Stored dataset items -
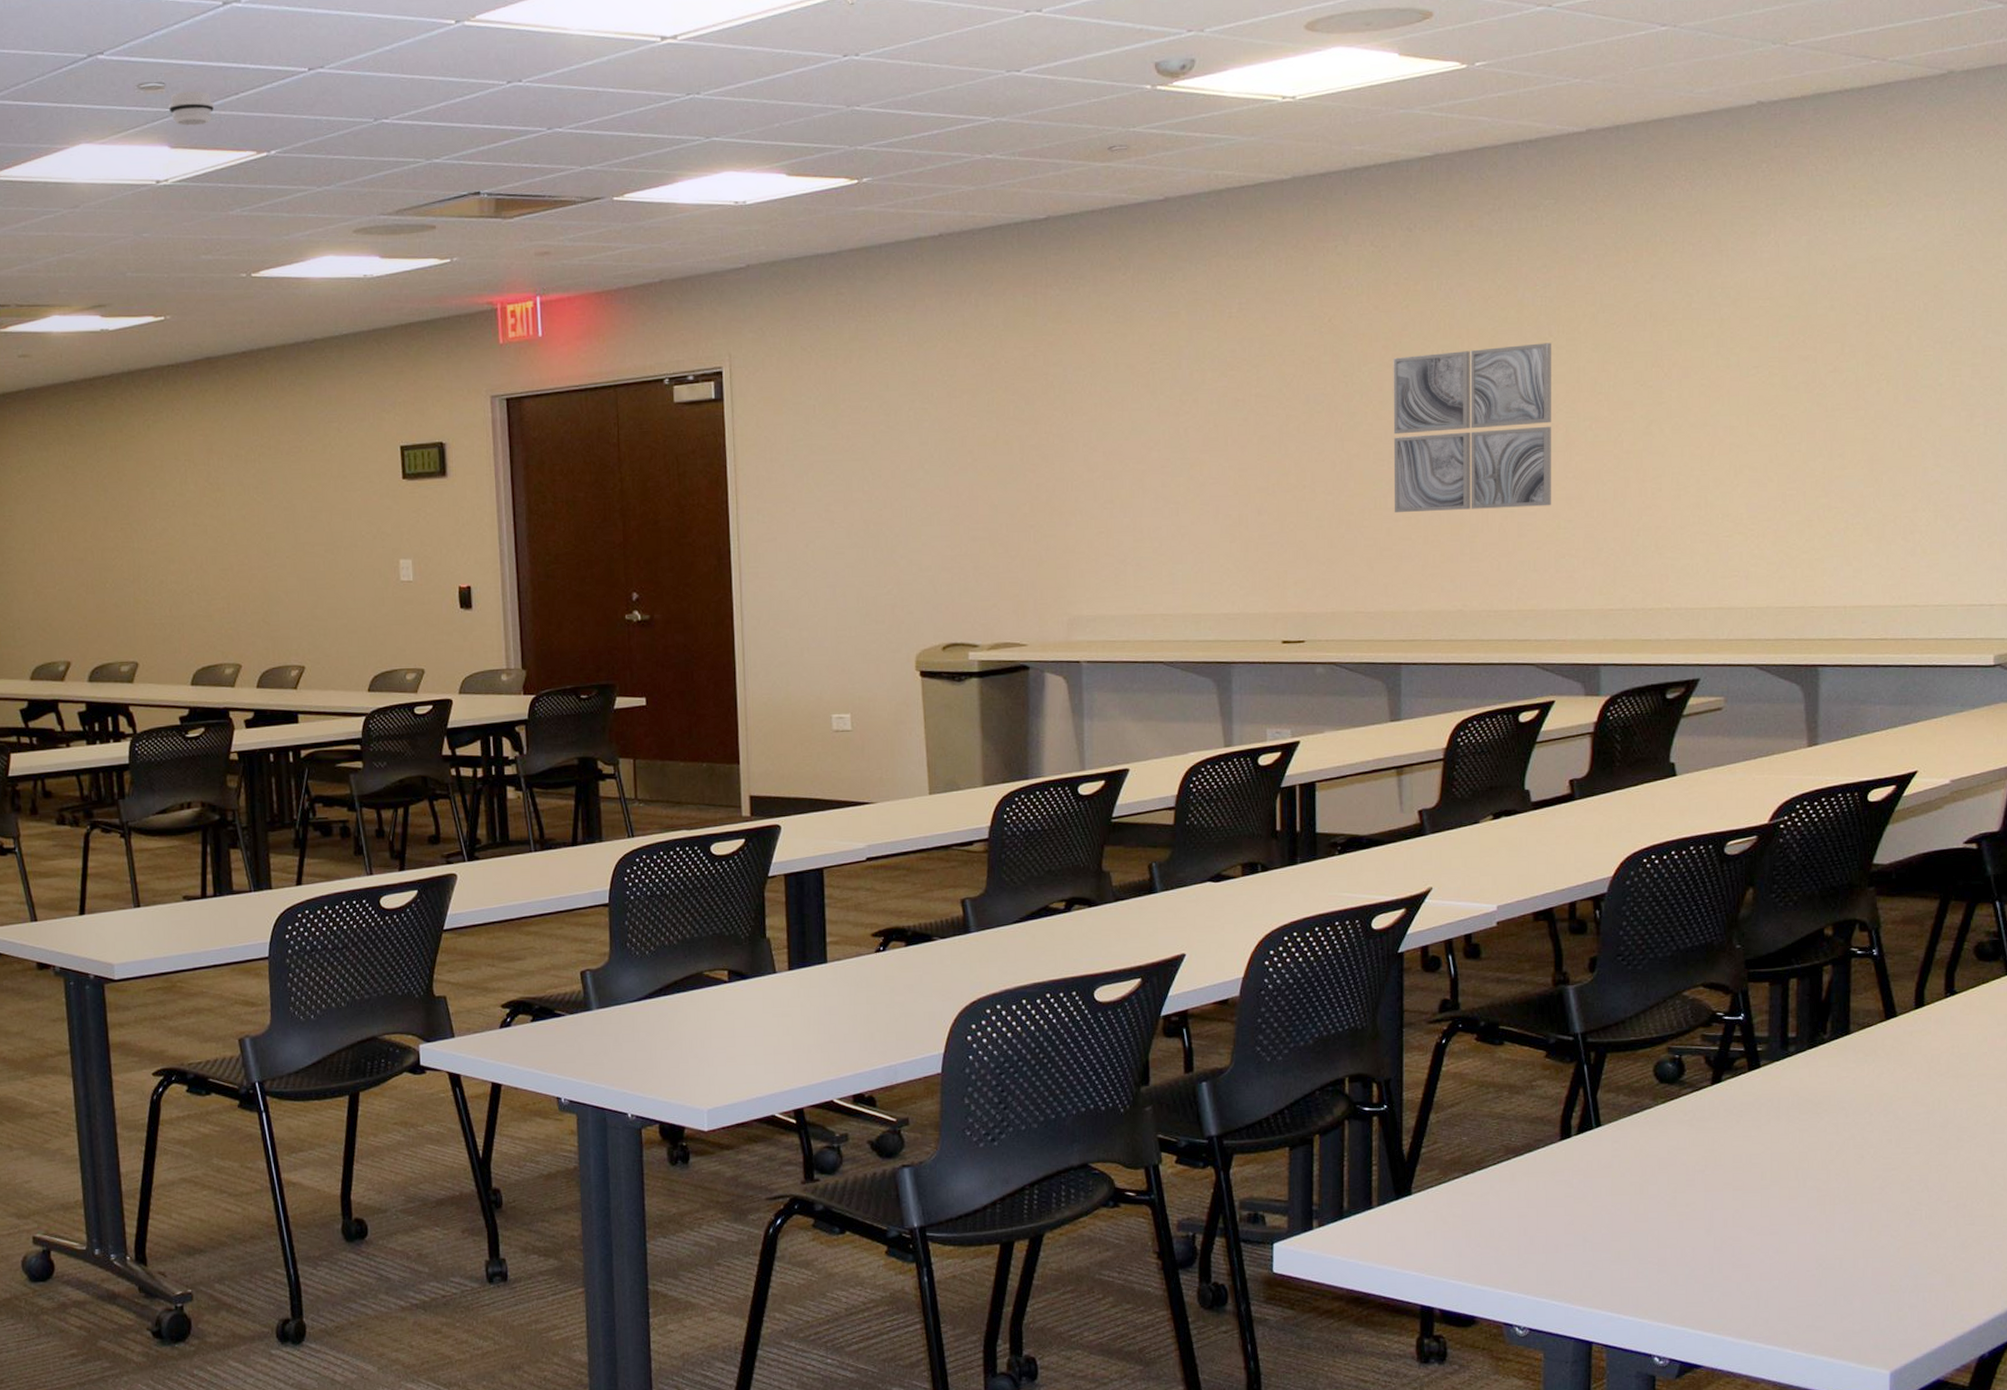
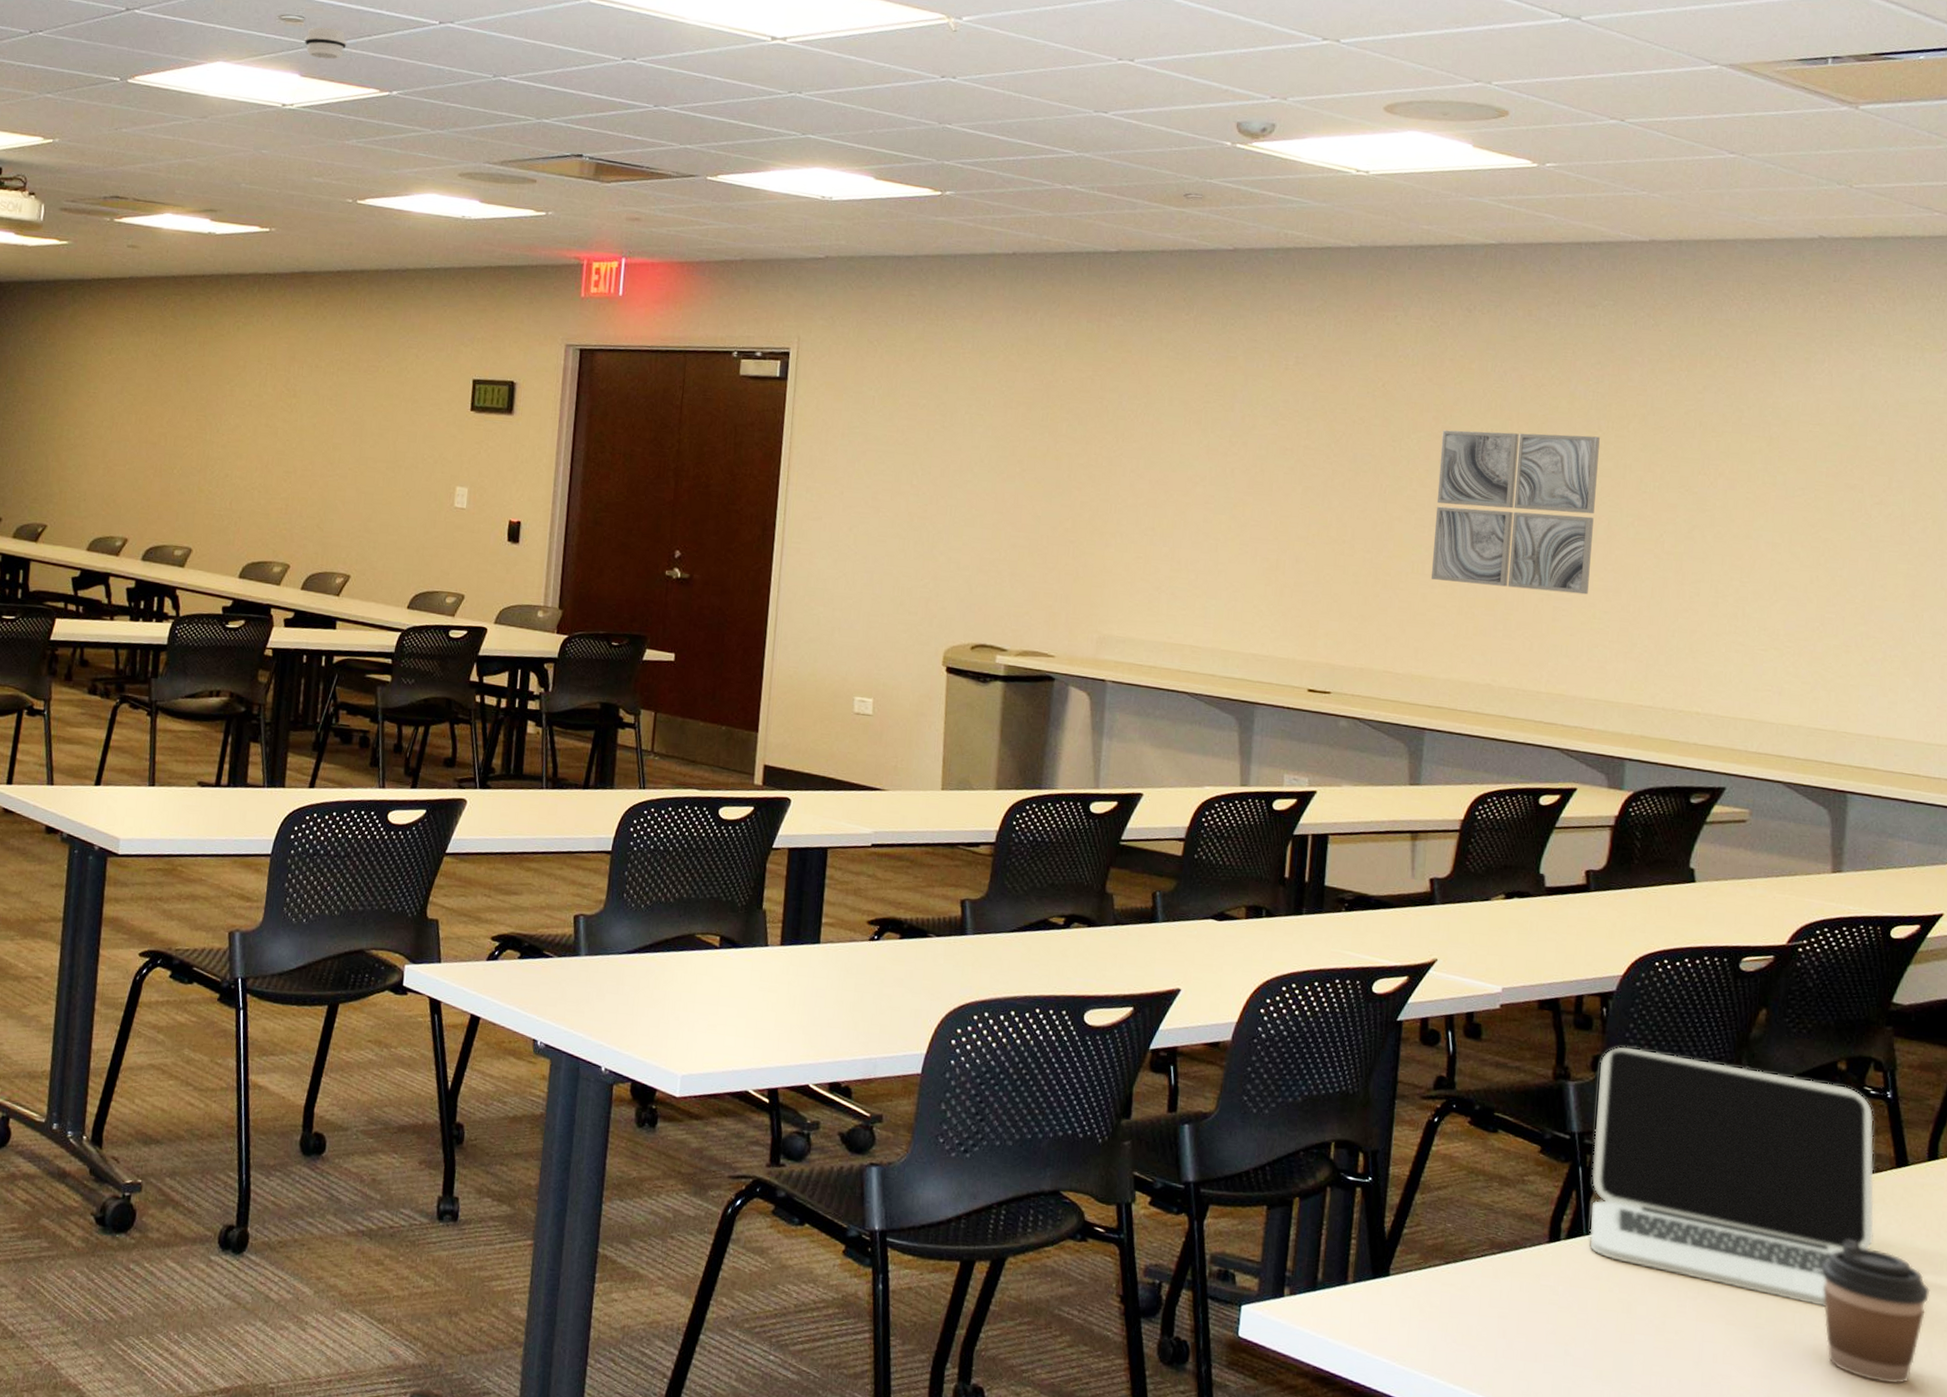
laptop: none [1596,944,1867,1160] -> present [1589,1046,1874,1307]
coffee cup: none [1820,1094,1924,1222] -> present [1821,1240,1931,1384]

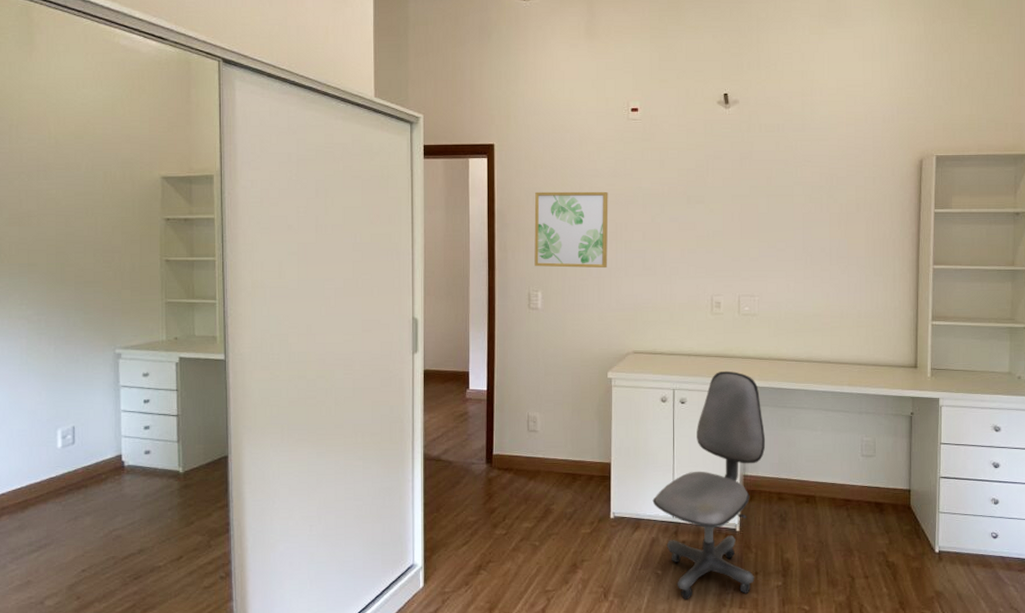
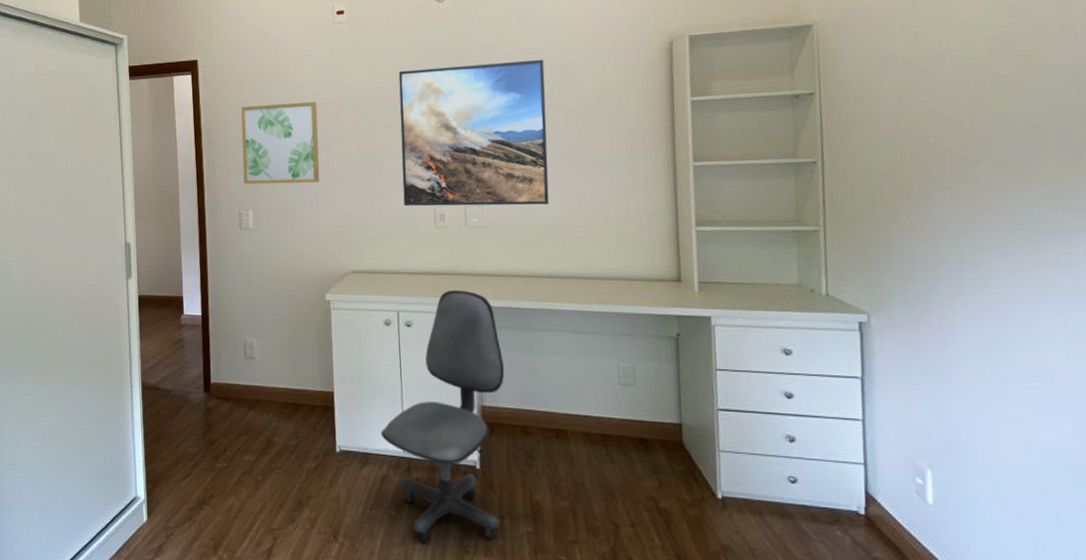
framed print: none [684,167,815,297] -> present [398,59,550,206]

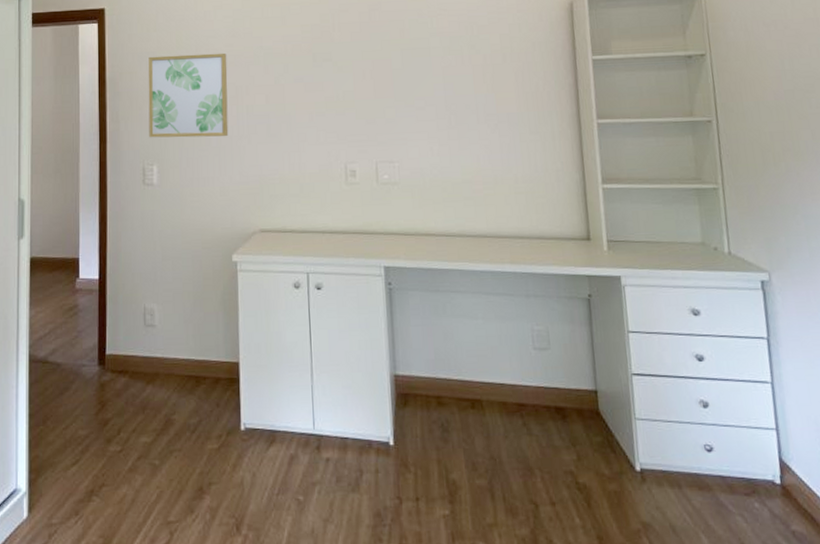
office chair: present [380,289,505,545] -> none [289,249,418,534]
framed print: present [398,59,550,206] -> none [309,16,460,162]

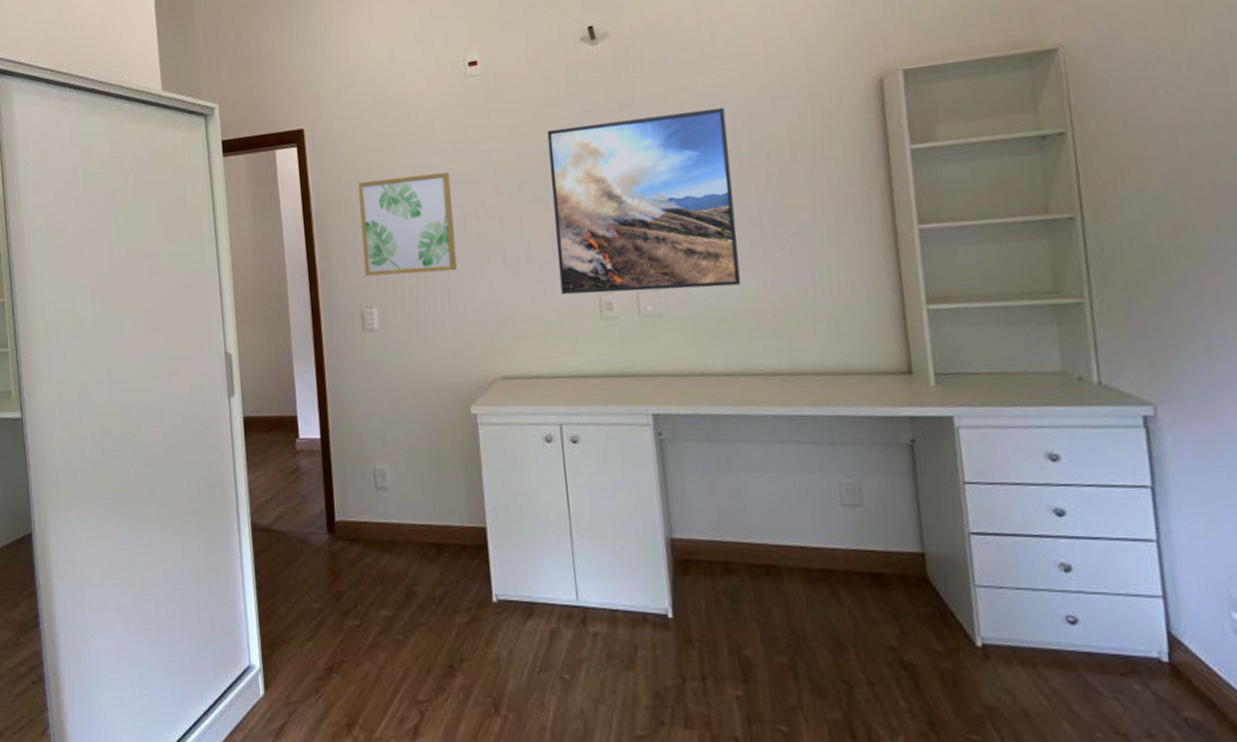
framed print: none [309,16,460,162] -> present [547,107,742,295]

Problem statement - From the line containing "framed print: none [684,167,815,297]" to the last line of the records above, return each line exactly, both ends included, and nothing more. Leave out the pictures.

Task solution -
framed print: none [684,167,815,297] -> present [398,59,550,206]

office chair: present [380,289,505,545] -> none [289,249,418,534]
framed print: present [398,59,550,206] -> none [309,16,460,162]

framed print: none [309,16,460,162] -> present [547,107,742,295]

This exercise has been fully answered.